Dodatkowo planujemy udział w kilku turniejach wyjazdowych. Oprócz tych, w których występujemy tradycyjnie (w Czechach, Polsce i na Ukrainie) chcielibyśmy zawitać również do Kanady i sprawdzić się w zupełnie innym otoczeniu. Co więcej, w składzie kadry tego kraju również są zawodniczki, które z pewnością spotkamy w Londynie. Z przyjemnością wzięlibyśmy także udział w turnieju w Chinach - tamtejsze zawodniczki zawsze były wysoko w światowych rankingach, a przecież to właśnie w Chinach odbędą się mistrzostwa świata, będące też olimpijskimi kwalifikacjami.

- Kiedy ogłosi pan nazwiska dziesięciu pięściarek, które będą reprezentować Rosję na tych mistrzostwach?
WL:
W kwietniu. Na turniej w ukraińskim Kowlu zabiorę tylko te zawodniczki, które wystąpią także w mistrzostwach.

- Gdzie odbędzie się ostatni obóz treningowy przed wyprawą do Chin?
WL:
Zaplanowaliśmy, że odbędzie się w Nachodce, rosyjskim mieści leżącym na tym samym wybrzeżu, co chińskie Qinhuangdao, gdzie odbędą się mistrzostwa. Obóz potrwa w dniach 6-19 maja. Dwunastego maja wylecimy do Chin, a trzeciego czerwca z powrotem. Mam wielką nadzieję, że będziemy mieli z czym wracać.

- Ile zawodniczek weźmie udział w obozie?
WL:
Planuję zabrać 40 pięściarek. Dla tych, które uczestniczyć w nim będą jako sparingpartnerki, postaramy się zorganizować turniej. Na przykład w Czelabińsku. Zawodniczki, które nie wezmą udziału w mistrzostwach też potrzebują bodźca na takim zgrupowaniu.
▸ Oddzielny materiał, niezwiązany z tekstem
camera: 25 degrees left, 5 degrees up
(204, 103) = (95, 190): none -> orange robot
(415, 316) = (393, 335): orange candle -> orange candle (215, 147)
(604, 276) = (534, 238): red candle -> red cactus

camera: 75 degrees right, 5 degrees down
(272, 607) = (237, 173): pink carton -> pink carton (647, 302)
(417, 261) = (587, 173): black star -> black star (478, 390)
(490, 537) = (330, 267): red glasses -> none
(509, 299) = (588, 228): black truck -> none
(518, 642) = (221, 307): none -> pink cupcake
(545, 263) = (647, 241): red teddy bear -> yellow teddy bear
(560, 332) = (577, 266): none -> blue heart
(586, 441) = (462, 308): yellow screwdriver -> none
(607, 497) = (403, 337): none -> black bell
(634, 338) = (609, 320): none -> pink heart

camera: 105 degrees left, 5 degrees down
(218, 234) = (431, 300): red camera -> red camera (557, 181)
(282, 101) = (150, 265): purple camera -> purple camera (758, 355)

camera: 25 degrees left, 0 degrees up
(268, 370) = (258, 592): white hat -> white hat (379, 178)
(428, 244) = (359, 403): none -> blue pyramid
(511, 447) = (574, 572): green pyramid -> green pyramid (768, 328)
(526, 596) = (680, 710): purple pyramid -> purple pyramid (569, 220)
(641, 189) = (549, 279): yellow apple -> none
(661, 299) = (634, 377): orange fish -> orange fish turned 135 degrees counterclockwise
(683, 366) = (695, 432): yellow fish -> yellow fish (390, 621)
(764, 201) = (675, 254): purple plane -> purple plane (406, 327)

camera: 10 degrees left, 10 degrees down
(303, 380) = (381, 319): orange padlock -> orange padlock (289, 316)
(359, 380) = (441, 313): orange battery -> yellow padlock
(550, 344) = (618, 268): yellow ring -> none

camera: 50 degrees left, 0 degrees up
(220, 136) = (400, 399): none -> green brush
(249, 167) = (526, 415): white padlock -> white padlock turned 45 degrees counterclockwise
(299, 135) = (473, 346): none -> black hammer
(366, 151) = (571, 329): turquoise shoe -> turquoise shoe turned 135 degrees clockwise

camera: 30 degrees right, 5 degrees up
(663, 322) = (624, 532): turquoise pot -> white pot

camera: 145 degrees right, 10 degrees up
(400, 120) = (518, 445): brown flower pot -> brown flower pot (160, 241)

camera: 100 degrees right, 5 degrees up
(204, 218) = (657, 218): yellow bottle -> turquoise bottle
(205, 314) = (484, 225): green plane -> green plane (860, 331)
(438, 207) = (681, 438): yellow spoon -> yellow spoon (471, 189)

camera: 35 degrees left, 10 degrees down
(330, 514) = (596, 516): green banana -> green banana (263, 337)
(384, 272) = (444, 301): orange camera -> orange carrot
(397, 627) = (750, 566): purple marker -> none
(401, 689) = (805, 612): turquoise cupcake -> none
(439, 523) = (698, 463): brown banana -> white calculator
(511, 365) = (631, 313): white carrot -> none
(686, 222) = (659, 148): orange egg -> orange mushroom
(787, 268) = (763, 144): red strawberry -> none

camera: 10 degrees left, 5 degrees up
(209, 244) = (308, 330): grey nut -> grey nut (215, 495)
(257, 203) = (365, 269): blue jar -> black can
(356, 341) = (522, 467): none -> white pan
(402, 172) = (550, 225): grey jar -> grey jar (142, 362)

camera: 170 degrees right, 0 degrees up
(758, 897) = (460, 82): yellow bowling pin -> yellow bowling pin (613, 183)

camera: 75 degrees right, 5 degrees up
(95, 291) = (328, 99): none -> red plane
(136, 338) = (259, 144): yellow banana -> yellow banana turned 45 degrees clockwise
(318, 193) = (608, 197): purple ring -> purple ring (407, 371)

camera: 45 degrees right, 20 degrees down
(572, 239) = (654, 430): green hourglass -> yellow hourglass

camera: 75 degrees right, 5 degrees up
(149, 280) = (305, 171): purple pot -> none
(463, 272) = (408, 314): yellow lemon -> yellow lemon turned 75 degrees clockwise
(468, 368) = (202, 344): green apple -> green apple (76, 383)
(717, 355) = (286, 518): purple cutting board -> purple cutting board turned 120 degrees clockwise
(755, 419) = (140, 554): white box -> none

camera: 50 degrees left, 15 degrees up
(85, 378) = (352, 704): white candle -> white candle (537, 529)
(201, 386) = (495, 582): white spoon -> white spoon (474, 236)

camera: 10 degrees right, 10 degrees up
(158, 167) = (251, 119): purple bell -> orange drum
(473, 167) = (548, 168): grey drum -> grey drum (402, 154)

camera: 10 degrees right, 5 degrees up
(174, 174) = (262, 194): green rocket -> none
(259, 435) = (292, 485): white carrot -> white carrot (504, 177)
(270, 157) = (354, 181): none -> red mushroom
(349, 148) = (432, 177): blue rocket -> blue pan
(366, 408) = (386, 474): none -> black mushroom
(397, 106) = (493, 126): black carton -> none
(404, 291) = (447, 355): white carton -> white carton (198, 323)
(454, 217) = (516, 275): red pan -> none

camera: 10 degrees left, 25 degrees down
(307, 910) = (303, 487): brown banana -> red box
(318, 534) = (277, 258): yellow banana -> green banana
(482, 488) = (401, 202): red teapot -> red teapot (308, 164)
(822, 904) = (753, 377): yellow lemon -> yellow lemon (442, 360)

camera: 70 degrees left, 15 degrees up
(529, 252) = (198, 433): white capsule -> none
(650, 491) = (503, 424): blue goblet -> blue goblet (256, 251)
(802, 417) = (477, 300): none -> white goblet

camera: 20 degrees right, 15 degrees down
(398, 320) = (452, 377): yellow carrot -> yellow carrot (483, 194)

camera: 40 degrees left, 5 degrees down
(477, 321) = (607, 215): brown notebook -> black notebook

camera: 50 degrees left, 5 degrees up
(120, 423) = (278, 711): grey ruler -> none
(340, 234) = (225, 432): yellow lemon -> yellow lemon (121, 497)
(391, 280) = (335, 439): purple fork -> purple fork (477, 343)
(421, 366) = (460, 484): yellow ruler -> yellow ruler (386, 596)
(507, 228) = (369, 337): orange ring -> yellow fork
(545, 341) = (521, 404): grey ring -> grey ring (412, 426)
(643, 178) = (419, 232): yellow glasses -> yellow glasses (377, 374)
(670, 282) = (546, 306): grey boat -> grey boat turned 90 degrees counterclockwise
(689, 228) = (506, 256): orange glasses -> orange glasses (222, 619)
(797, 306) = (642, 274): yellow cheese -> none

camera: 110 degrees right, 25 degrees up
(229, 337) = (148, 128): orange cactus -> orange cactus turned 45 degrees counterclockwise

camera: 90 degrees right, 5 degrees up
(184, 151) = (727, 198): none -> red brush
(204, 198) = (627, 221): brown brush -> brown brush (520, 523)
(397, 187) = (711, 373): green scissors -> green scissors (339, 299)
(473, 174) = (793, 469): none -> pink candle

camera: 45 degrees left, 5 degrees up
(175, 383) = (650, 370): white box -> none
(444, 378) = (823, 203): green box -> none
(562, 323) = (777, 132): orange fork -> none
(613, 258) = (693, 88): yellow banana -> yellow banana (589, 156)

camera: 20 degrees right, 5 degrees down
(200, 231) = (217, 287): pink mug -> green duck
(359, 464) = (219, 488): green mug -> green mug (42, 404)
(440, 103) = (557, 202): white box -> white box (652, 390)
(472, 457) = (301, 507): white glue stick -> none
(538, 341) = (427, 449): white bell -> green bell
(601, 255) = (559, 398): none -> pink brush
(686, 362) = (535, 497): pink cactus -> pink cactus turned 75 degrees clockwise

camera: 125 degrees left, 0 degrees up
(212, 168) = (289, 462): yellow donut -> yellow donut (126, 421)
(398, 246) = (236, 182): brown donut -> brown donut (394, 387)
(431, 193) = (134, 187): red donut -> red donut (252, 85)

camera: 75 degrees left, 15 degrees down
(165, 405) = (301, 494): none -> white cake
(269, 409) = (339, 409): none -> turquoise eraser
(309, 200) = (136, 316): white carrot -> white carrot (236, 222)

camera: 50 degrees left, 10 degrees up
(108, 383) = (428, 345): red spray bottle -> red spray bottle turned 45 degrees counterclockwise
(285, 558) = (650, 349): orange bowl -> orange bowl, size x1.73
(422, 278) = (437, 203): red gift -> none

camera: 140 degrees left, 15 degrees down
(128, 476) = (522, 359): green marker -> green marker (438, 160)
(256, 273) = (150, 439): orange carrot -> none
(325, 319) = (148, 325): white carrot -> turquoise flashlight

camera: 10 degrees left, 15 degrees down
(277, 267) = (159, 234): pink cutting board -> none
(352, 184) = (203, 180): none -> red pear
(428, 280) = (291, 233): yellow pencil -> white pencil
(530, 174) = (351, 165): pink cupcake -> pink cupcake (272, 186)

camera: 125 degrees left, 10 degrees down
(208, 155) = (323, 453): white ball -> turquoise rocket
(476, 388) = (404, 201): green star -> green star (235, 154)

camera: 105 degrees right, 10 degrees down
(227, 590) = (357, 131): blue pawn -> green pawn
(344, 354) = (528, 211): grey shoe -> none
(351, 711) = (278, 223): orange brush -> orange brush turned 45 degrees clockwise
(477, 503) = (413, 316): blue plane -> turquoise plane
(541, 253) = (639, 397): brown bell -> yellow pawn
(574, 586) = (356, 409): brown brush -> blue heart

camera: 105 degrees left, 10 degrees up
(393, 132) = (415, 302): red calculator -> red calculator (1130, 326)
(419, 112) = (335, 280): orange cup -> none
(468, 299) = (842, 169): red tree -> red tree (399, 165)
- Ile walk trzeba będzie wygrać na mistrzostwach świata, aby zostać olimpijczykiem?
WL:
Trzy, ale nie będzie o to łatwo. Spodziewamy się konkurencji jak nigdy. Nie mamy prawa popełnić błędu, ponieważ drugiej szansy na znalezienie się w historycznym, pierwszym w historii boksu kobiecego turnieju olimpijskim nie będzie!